[Aim of the exercise] Go over the records and copy every line with the string "lines".

[Collected data]
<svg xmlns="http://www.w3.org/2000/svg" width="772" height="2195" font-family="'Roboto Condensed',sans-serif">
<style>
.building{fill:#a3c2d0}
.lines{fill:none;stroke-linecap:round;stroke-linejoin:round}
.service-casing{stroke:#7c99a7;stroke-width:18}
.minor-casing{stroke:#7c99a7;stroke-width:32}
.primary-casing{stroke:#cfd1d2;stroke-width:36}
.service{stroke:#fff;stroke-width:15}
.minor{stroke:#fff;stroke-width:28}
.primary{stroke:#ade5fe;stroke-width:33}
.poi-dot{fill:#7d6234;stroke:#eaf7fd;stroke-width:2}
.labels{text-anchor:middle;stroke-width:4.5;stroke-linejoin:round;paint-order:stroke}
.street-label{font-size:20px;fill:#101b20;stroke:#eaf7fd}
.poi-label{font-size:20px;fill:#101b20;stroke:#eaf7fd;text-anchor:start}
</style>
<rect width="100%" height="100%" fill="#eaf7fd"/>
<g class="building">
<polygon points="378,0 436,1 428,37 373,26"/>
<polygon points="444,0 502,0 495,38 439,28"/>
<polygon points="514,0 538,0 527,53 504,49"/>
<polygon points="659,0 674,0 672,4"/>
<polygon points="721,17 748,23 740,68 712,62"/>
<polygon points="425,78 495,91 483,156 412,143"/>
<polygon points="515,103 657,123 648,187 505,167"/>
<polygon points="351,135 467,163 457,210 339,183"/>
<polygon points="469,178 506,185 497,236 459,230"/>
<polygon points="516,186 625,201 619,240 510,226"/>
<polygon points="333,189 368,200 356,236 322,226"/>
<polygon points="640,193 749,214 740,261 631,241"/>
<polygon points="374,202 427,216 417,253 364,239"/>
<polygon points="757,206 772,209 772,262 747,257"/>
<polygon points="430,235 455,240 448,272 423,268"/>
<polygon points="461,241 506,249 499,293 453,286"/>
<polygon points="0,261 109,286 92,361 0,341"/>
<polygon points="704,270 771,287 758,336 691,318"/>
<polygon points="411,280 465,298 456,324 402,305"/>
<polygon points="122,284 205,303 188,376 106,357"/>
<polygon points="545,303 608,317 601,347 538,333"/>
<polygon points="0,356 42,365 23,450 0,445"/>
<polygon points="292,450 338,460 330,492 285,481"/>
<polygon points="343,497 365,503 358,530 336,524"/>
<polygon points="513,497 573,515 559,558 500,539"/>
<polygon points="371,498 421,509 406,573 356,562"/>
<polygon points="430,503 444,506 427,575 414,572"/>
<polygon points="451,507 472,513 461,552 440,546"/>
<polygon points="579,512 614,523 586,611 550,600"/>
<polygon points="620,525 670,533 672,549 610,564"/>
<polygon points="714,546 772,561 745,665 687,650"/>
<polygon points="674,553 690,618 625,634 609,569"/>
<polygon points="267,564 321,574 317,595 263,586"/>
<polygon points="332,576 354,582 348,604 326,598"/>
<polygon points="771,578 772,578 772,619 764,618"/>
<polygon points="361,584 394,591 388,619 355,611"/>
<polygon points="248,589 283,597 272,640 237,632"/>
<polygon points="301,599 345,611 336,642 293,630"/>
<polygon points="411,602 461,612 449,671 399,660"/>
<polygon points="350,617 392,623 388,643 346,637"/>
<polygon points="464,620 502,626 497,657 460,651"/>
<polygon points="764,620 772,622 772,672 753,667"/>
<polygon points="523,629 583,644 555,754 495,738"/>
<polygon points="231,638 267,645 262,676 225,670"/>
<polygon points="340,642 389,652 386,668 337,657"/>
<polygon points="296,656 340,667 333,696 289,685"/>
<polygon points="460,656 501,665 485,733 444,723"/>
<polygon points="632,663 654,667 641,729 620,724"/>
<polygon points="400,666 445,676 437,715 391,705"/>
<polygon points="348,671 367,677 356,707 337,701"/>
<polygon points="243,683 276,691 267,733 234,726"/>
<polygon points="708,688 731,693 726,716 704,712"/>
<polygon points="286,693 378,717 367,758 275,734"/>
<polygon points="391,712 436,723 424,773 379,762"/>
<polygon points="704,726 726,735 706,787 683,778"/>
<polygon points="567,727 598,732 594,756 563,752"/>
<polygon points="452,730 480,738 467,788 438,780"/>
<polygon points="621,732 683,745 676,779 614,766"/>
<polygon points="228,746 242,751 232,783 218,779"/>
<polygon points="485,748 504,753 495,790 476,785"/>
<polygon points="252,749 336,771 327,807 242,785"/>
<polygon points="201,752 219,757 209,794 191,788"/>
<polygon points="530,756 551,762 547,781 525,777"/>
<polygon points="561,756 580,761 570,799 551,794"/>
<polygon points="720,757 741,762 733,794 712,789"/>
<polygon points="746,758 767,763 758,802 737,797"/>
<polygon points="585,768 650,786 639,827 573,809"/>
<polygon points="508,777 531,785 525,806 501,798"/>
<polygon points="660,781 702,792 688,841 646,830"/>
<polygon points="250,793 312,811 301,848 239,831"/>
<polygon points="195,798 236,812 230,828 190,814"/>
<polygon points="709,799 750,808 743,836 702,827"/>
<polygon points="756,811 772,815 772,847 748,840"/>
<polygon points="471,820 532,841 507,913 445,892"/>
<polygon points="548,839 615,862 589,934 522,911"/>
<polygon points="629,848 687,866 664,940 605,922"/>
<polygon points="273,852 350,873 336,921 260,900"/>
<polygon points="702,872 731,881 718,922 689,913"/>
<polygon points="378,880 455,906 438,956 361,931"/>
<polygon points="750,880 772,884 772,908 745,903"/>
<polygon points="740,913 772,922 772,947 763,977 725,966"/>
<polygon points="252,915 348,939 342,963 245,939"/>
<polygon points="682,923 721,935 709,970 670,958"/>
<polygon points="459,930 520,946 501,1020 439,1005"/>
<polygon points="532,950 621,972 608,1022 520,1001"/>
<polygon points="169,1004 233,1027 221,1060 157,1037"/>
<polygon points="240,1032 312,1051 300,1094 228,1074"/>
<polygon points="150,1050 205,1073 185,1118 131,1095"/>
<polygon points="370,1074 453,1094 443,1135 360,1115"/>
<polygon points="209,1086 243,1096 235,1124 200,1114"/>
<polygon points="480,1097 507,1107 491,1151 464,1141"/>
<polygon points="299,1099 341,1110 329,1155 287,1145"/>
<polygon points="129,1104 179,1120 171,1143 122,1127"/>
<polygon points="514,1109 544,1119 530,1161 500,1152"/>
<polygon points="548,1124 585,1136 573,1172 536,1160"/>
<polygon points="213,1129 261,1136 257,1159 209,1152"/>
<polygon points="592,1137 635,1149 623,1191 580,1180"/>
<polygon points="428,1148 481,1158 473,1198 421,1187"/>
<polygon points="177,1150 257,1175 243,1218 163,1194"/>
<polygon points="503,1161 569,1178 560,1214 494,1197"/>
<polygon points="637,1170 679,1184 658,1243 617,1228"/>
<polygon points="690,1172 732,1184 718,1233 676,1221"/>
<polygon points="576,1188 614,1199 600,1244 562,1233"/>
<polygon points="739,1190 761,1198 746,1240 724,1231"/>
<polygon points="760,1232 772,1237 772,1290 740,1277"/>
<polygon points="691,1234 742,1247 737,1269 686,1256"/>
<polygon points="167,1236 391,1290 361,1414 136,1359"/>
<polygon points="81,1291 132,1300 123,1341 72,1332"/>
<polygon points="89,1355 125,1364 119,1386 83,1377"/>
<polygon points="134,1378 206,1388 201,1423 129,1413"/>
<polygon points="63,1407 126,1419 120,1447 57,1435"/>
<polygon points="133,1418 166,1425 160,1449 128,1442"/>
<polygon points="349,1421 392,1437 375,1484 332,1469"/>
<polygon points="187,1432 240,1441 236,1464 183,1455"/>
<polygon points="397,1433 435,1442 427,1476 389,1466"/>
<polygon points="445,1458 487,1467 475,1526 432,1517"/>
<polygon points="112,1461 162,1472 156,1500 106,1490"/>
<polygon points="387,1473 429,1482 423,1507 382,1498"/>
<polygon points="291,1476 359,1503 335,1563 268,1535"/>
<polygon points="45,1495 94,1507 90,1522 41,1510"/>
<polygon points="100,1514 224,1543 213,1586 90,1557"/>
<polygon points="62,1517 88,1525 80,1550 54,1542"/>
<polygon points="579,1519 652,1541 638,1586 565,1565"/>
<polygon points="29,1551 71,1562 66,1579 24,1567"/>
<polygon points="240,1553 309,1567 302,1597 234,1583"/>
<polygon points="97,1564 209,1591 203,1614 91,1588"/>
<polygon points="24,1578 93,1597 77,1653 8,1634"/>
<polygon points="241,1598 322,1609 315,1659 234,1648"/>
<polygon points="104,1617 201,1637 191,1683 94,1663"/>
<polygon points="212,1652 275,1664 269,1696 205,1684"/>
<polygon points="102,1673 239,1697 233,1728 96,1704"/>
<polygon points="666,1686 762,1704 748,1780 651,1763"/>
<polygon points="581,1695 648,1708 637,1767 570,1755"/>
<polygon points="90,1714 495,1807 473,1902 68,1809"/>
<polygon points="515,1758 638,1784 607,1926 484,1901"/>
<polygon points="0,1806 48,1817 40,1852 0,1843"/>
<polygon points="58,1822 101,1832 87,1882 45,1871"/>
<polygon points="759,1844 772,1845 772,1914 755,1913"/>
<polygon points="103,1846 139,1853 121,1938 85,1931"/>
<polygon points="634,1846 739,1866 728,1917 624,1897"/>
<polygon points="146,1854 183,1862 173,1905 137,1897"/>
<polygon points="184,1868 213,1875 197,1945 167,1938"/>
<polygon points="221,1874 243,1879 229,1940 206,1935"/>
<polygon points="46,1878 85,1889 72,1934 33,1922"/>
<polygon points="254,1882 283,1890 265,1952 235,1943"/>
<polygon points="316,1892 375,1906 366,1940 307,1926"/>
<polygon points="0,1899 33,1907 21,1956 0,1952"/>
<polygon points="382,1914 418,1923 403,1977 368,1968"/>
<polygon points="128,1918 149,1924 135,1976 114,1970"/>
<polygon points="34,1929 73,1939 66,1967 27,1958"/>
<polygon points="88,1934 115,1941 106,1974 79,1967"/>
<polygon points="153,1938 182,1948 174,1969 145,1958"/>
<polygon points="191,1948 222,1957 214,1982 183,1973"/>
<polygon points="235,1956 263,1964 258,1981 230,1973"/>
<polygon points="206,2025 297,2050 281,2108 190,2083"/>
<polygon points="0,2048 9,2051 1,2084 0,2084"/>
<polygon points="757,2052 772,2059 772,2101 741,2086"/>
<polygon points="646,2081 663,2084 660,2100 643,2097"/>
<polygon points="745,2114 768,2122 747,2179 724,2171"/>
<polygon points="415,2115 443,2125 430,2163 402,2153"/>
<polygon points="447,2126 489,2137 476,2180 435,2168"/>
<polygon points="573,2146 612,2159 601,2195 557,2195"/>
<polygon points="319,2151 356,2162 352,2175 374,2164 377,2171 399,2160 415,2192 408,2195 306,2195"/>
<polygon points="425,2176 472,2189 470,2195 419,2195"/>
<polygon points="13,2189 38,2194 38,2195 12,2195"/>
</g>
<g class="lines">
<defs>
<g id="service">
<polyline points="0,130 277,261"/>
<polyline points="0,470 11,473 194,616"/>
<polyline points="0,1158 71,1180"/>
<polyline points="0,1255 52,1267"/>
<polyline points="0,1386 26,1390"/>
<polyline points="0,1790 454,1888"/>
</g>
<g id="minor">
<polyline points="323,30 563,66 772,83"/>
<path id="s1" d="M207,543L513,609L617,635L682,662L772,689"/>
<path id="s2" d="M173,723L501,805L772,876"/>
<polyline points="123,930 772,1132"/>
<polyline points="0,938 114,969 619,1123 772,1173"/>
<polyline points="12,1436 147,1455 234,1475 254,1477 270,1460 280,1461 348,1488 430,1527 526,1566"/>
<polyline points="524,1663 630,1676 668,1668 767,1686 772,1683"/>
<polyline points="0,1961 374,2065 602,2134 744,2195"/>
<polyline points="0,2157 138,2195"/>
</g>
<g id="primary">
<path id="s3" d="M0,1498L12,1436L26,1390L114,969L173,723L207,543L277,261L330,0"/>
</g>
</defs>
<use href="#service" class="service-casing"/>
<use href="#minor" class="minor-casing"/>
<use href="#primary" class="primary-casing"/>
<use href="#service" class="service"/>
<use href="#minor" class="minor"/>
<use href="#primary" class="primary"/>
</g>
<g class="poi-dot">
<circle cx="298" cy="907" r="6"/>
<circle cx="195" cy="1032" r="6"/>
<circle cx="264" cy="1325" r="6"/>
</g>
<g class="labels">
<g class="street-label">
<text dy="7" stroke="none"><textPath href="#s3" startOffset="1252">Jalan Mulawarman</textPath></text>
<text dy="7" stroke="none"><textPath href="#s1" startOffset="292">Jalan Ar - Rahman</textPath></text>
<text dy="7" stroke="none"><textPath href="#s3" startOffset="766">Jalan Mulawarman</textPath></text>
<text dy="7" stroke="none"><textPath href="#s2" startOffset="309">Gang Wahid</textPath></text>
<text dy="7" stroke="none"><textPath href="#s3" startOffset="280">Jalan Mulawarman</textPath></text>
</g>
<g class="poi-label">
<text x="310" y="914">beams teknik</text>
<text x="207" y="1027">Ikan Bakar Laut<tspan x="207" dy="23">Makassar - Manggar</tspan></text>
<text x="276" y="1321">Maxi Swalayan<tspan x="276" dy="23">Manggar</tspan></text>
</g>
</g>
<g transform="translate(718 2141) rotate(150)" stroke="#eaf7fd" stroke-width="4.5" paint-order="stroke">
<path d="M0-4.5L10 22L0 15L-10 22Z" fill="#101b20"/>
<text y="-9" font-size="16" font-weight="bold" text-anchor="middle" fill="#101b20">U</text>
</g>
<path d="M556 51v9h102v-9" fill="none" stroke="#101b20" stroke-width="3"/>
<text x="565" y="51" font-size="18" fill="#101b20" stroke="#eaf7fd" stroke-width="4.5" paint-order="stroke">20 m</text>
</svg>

[Task result]
.lines{fill:none;stroke-linecap:round;stroke-linejoin:round}
<g class="lines">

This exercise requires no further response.